Inversement, l’entreprise en marche vers sa propre disruption, passera par un audit de l’existant, le « legacy ».  Dans quel état sont les réseaux, les processs, le personnel ? Nombre d’entreprises dans le domaine de l’assurance ou des compagnies aériennes par exemple sont liés à des serveurs propriétaires. Les remplacer est une condition pour s’aligner face aux technologies utilisées par les nouveaux acteurs du marché. Mais procéder à un audit va mettre à jour deux formes d’IT, avec deux vitesses différentes pour délivrer les services.

Première préoccupation : la sécurité

Un tel effort n’est rien sans l’observation de politiques de sécurité strictes. Le monde actuel est dangereux, il l’est encore plus dans le domaine technologique.

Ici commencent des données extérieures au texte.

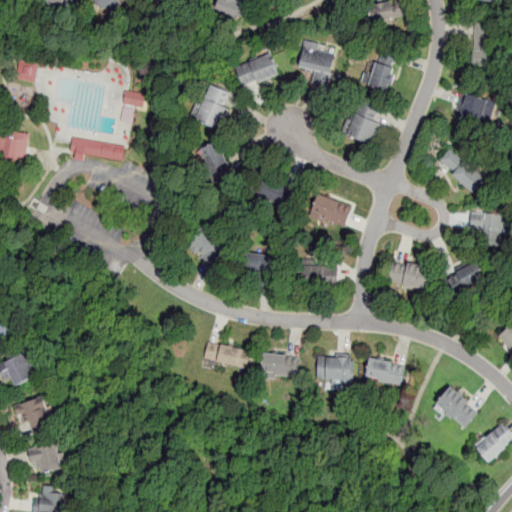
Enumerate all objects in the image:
building: (492, 0)
building: (495, 1)
building: (64, 2)
building: (103, 2)
building: (110, 3)
building: (61, 4)
building: (236, 5)
building: (232, 6)
building: (390, 9)
building: (382, 11)
road: (456, 28)
building: (482, 43)
building: (482, 43)
road: (162, 59)
building: (317, 59)
road: (416, 60)
building: (319, 61)
building: (256, 69)
building: (28, 70)
building: (257, 70)
building: (381, 70)
building: (27, 71)
building: (383, 71)
road: (443, 92)
building: (134, 98)
building: (135, 98)
road: (270, 104)
building: (212, 107)
road: (307, 107)
building: (211, 108)
building: (475, 110)
building: (479, 110)
road: (22, 114)
building: (127, 114)
road: (257, 115)
road: (394, 120)
building: (362, 122)
building: (362, 128)
road: (256, 143)
building: (13, 146)
building: (14, 147)
building: (97, 148)
building: (96, 149)
building: (214, 159)
road: (398, 159)
building: (215, 161)
road: (334, 162)
road: (56, 166)
road: (297, 169)
building: (462, 169)
building: (462, 170)
road: (434, 181)
road: (56, 187)
building: (274, 192)
building: (328, 208)
building: (333, 208)
parking lot: (104, 209)
road: (456, 219)
road: (359, 221)
road: (442, 222)
building: (490, 226)
building: (492, 227)
building: (208, 244)
building: (208, 245)
road: (405, 247)
road: (443, 254)
building: (260, 266)
building: (316, 267)
building: (263, 268)
road: (350, 274)
building: (406, 274)
building: (408, 275)
building: (466, 275)
building: (317, 276)
building: (464, 276)
road: (266, 302)
road: (324, 319)
road: (481, 319)
road: (220, 325)
building: (3, 329)
building: (506, 335)
road: (296, 336)
building: (507, 336)
road: (343, 338)
road: (403, 345)
road: (448, 345)
building: (227, 354)
building: (228, 354)
building: (280, 365)
building: (281, 365)
building: (18, 368)
building: (19, 368)
road: (504, 369)
building: (336, 370)
building: (386, 370)
building: (336, 371)
building: (386, 371)
road: (485, 392)
road: (419, 394)
road: (167, 403)
building: (456, 407)
building: (456, 408)
building: (34, 415)
building: (35, 416)
road: (510, 429)
building: (494, 441)
building: (495, 441)
building: (46, 457)
building: (47, 459)
road: (3, 483)
road: (501, 499)
building: (49, 500)
building: (51, 500)
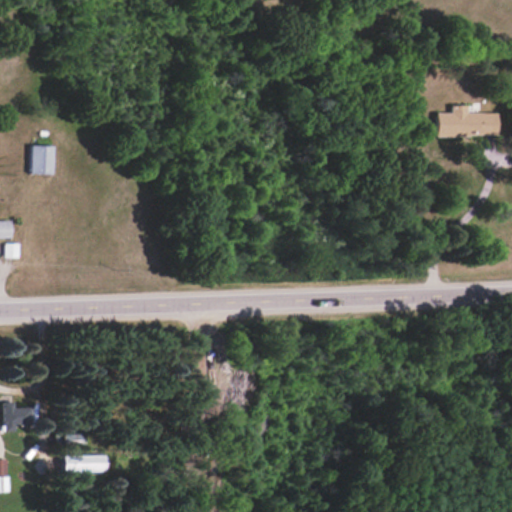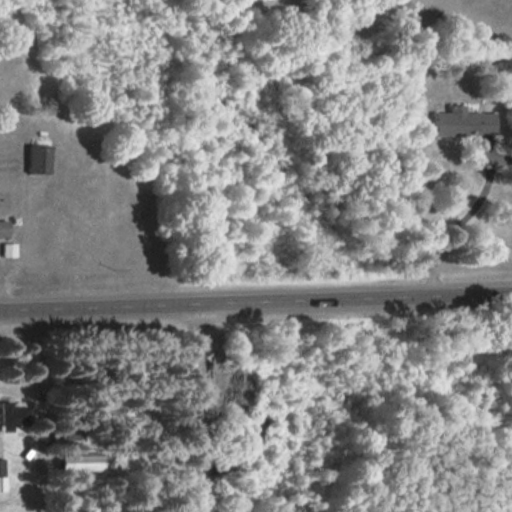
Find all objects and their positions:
building: (462, 122)
building: (37, 159)
road: (464, 218)
building: (3, 228)
building: (7, 249)
road: (255, 299)
road: (38, 362)
building: (11, 416)
building: (1, 475)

Les entreprises en sont conscientes, elles savent qu’une entreprise peut s’arrêter du fait d’une attaque informatique.  Qu’elles soient traditionnelles ou nouvelles, leur principale préoccupation vient de la sécurité numérique en particulier de celle des données. Et cette préoccupation porte sur l’activité à venir, pas celle d’aujourd’hui, avec un nouveau degré de sécurité à conquérir. Entre les deux, entre l’activité actuelle et celle de demain, issue de la transformation digitale, le risque sera élevé. Très élevé. Par sa nature même, la transformation digitale met en œuvre de nouveaux réseaux et de nouveaux terminaux. Autant de brèches possibles.

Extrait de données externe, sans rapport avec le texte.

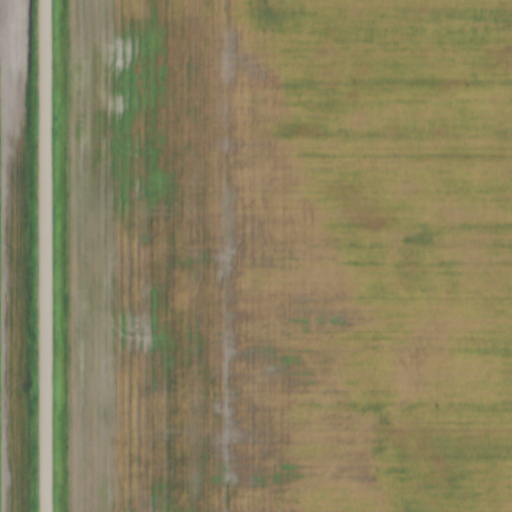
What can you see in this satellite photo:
road: (50, 256)
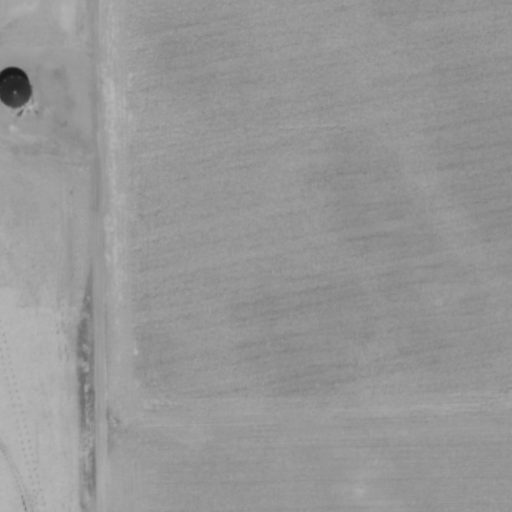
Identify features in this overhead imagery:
crop: (255, 255)
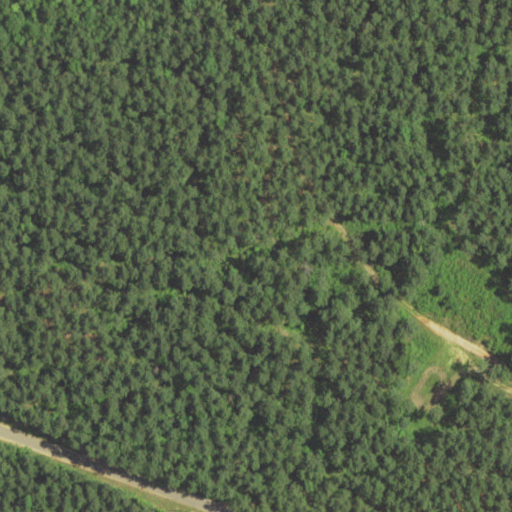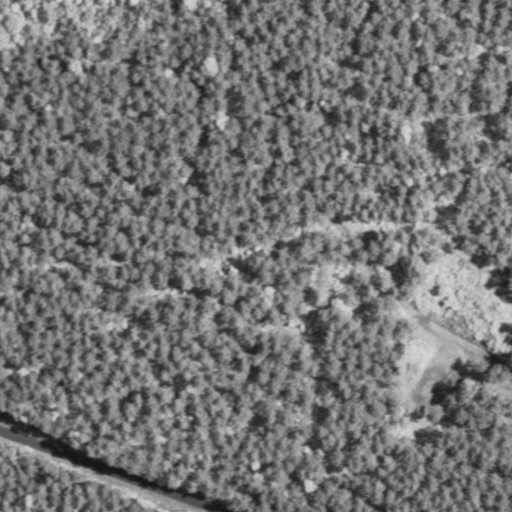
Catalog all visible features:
road: (124, 466)
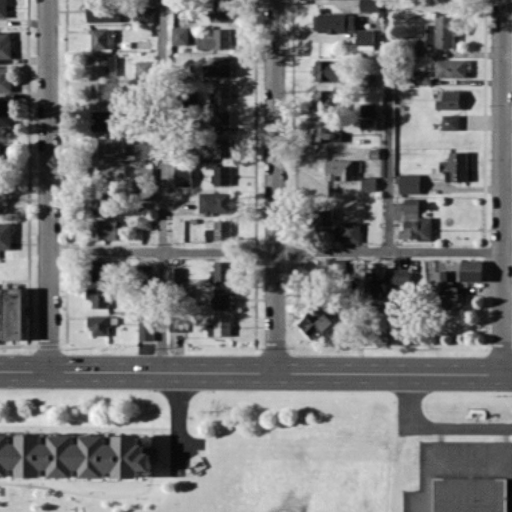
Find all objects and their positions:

Repenser la sécurité permet aussi de faire progresser les standards de sécurité de l’entreprise. Dans la plupart d’entre elles, la sécurité s’incarne dans des mots de passe, des firewalls et des logiciels et reste l’apanage des services IT. La sophistication des nouvelles attaques, leur fréquence, implique d’intégrer la sécurité et ses standards dans toute l’entreprise.

La rapidité avant tout

A l’évidence rien n’oblige les entreprises à être « suivistes » en matière de transformation digitale, à elles de définir leur propre voix. Ce ne sera pas comme pour les activités précédentes, mais se fera sous le signe de la rapidité, un nouveau projet doit se mettre en place entre 6 et 12 mois. Les maîtres mots sont le cloud, l’hybride, la virtualisation, ceux qui entraînent une transformation rapide en un temps réduit. L’entreprise le fera en sélectionnant et en intégrant des partenaires solides.

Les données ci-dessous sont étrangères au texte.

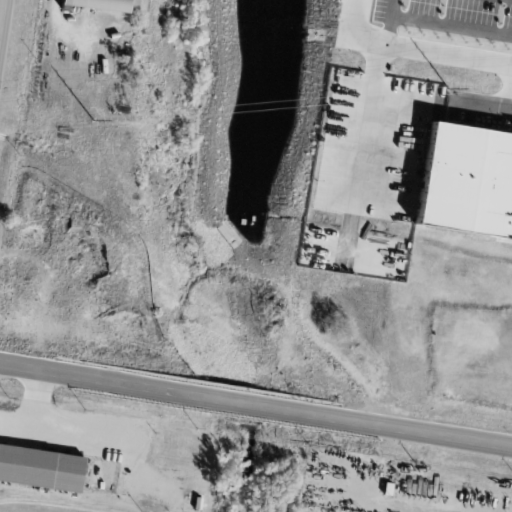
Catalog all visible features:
building: (100, 4)
building: (101, 5)
road: (1, 12)
road: (390, 19)
road: (364, 26)
road: (451, 27)
road: (449, 50)
power tower: (448, 87)
road: (455, 102)
power tower: (90, 119)
road: (371, 119)
building: (463, 188)
road: (256, 402)
road: (70, 436)
building: (40, 467)
building: (40, 467)
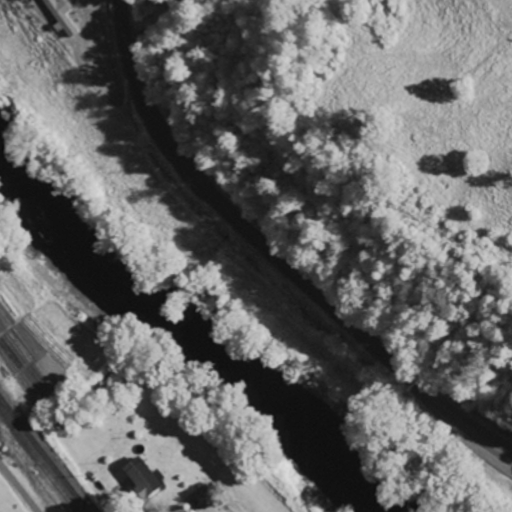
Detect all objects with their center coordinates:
building: (61, 18)
road: (276, 256)
river: (181, 339)
railway: (44, 453)
building: (139, 477)
road: (18, 488)
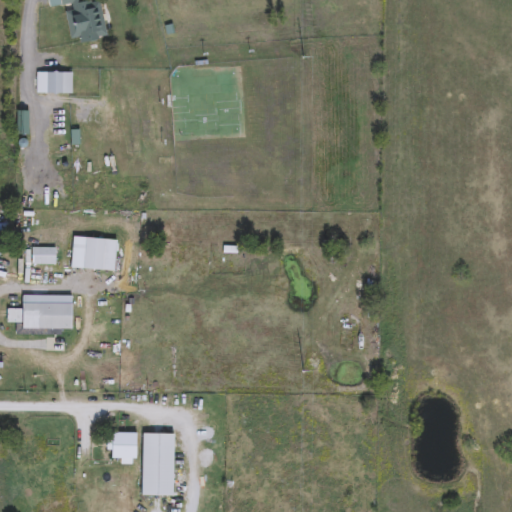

Un sujet que le CTO de HPE, Martin Fink a traité en annonçant le lancement d’une nouvelle plateforme opensource, Grommet. « C’est la contribution de HPE à l’industrie des technologies de l’information pour apporter des capacités de consommation de qualité dans le cadre de l’expérience utilisateur de l’entreprise, afin que chacun puisse en profiter. Une plateforme totalement ouverte, conçue pour faire évoluer facilement et efficacement sur une base de code, que ce soit avec des téléphones portables ou avec des desktop ».

L’IT interne prend en main la disruption

Une fois les enjeux posés et les solutions disponibles, les entreprises sont confrontées à des blocages internes.  La disruption doit-elle gentiment frapper à la porte ou bien l’ouvrir de manière plus déterminée ? Autrement dit, les ressources IT internes sont-elles un atout dans cette transformation à même de prendre en main la transformation digitale ? Plusieurs éléments plaident en leur faveur.

Les équipes IT sont moins techno centriques, davantage capables de parler la langue de l’entreprise, elles peuvent se montrer pro-actives et doivent être encouragées à le faire. En participant aux échanges internes, l’IT va faire partager sa connaissance des sujets et de la chaîne de valeur des fournisseurs. Il devrait prendre part également au développement des idées nouvelles pour que l’entreprise s’engage dans la transformation numérique.

L’IT va également s’investir en testant rapidement les idées émises en comité de direction, lui seul peut agir avec rapidité et fiabilité.  Il dispose de nouvelles méthodes de développement comme le DevOps. A lui de mettre au point les prototypes qui seront présentés au ComEx, devant les partenaires et les clients. Dans son nouveau rôle, l’IT devient aussi un courtier de services informatiques, en particulier ne matière de cloud hybride, afin d’apporter les meilleures ressources et les meilleurs solutions au bon moment.